[START Provided information]

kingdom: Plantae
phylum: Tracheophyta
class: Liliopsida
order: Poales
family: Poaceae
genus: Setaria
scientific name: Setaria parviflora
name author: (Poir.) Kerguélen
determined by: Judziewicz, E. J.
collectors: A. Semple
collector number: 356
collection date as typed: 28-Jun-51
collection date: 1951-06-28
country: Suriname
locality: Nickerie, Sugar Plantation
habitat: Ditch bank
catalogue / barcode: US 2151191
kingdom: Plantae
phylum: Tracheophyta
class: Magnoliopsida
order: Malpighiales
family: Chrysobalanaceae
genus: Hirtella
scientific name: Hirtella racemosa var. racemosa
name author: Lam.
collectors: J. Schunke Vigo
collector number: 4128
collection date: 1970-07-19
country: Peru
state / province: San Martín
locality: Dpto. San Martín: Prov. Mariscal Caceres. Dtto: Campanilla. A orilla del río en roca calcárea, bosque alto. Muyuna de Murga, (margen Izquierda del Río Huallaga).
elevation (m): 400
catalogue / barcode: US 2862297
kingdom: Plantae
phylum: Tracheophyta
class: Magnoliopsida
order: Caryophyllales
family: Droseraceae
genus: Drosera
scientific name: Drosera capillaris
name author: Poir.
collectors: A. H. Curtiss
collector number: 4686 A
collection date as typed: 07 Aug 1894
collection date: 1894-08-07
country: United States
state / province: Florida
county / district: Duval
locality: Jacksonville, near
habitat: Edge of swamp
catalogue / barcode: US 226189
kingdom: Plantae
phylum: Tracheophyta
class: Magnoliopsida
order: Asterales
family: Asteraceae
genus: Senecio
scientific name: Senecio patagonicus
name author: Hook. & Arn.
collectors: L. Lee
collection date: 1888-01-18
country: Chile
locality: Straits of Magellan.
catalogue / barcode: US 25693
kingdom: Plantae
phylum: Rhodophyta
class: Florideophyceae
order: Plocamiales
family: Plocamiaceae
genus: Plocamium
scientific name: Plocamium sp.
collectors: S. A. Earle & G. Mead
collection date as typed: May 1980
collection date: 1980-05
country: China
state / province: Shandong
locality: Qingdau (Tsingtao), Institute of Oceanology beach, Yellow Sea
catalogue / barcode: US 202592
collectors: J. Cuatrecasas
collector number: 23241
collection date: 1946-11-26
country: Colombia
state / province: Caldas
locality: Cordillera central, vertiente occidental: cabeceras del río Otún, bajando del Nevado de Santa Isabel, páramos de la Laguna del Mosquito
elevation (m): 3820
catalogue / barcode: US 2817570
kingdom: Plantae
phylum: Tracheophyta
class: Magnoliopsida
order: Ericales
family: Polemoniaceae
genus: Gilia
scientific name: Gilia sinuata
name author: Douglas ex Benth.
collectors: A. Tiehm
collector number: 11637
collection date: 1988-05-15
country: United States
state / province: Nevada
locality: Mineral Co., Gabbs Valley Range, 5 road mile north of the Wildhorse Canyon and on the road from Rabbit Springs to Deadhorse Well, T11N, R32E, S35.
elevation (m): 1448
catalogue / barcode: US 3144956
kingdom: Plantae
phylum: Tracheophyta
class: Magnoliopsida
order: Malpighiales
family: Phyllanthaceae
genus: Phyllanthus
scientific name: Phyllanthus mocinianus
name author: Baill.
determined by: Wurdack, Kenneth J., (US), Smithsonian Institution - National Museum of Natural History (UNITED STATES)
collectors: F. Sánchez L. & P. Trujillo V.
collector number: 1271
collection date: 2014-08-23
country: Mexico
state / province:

[END Provided information]

#### Task details
Retype all of the data above word for word, keeping every line in its original order.

#### Solution to this task
kingdom: Plantae
phylum: Tracheophyta
class: Liliopsida
order: Poales
family: Poaceae
genus: Setaria
scientific name: Setaria parviflora
name author: (Poir.) Kerguélen
determined by: Judziewicz, E. J.
collectors: A. Semple
collector number: 356
collection date as typed: 28-Jun-51
collection date: 1951-06-28
country: Suriname
locality: Nickerie, Sugar Plantation
habitat: Ditch bank
catalogue / barcode: US 2151191
kingdom: Plantae
phylum: Tracheophyta
class: Magnoliopsida
order: Malpighiales
family: Chrysobalanaceae
genus: Hirtella
scientific name: Hirtella racemosa var. racemosa
name author: Lam.
collectors: J. Schunke Vigo
collector number: 4128
collection date: 1970-07-19
country: Peru
state / province: San Martín
locality: Dpto. San Martín: Prov. Mariscal Caceres. Dtto: Campanilla. A orilla del río en roca calcárea, bosque alto. Muyuna de Murga, (margen Izquierda del Río Huallaga).
elevation (m): 400
catalogue / barcode: US 2862297
kingdom: Plantae
phylum: Tracheophyta
class: Magnoliopsida
order: Caryophyllales
family: Droseraceae
genus: Drosera
scientific name: Drosera capillaris
name author: Poir.
collectors: A. H. Curtiss
collector number: 4686 A
collection date as typed: 07 Aug 1894
collection date: 1894-08-07
country: United States
state / province: Florida
county / district: Duval
locality: Jacksonville, near
habitat: Edge of swamp
catalogue / barcode: US 226189
kingdom: Plantae
phylum: Tracheophyta
class: Magnoliopsida
order: Asterales
family: Asteraceae
genus: Senecio
scientific name: Senecio patagonicus
name author: Hook. & Arn.
collectors: L. Lee
collection date: 1888-01-18
country: Chile
locality: Straits of Magellan.
catalogue / barcode: US 25693
kingdom: Plantae
phylum: Rhodophyta
class: Florideophyceae
order: Plocamiales
family: Plocamiaceae
genus: Plocamium
scientific name: Plocamium sp.
collectors: S. A. Earle & G. Mead
collection date as typed: May 1980
collection date: 1980-05
country: China
state / province: Shandong
locality: Qingdau (Tsingtao), Institute of Oceanology beach, Yellow Sea
catalogue / barcode: US 202592
collectors: J. Cuatrecasas
collector number: 23241
collection date: 1946-11-26
country: Colombia
state / province: Caldas
locality: Cordillera central, vertiente occidental: cabeceras del río Otún, bajando del Nevado de Santa Isabel, páramos de la Laguna del Mosquito
elevation (m): 3820
catalogue / barcode: US 2817570
kingdom: Plantae
phylum: Tracheophyta
class: Magnoliopsida
order: Ericales
family: Polemoniaceae
genus: Gilia
scientific name: Gilia sinuata
name author: Douglas ex Benth.
collectors: A. Tiehm
collector number: 11637
collection date: 1988-05-15
country: United States
state / province: Nevada
locality: Mineral Co., Gabbs Valley Range, 5 road mile north of the Wildhorse Canyon and on the road from Rabbit Springs to Deadhorse Well, T11N, R32E, S35.
elevation (m): 1448
catalogue / barcode: US 3144956
kingdom: Plantae
phylum: Tracheophyta
class: Magnoliopsida
order: Malpighiales
family: Phyllanthaceae
genus: Phyllanthus
scientific name: Phyllanthus mocinianus
name author: Baill.
determined by: Wurdack, Kenneth J., (US), Smithsonian Institution - National Museum of Natural History (UNITED STATES)
collectors: F. Sánchez L. & P. Trujillo V.
collector number: 1271
collection date: 2014-08-23
country: Mexico
state / province:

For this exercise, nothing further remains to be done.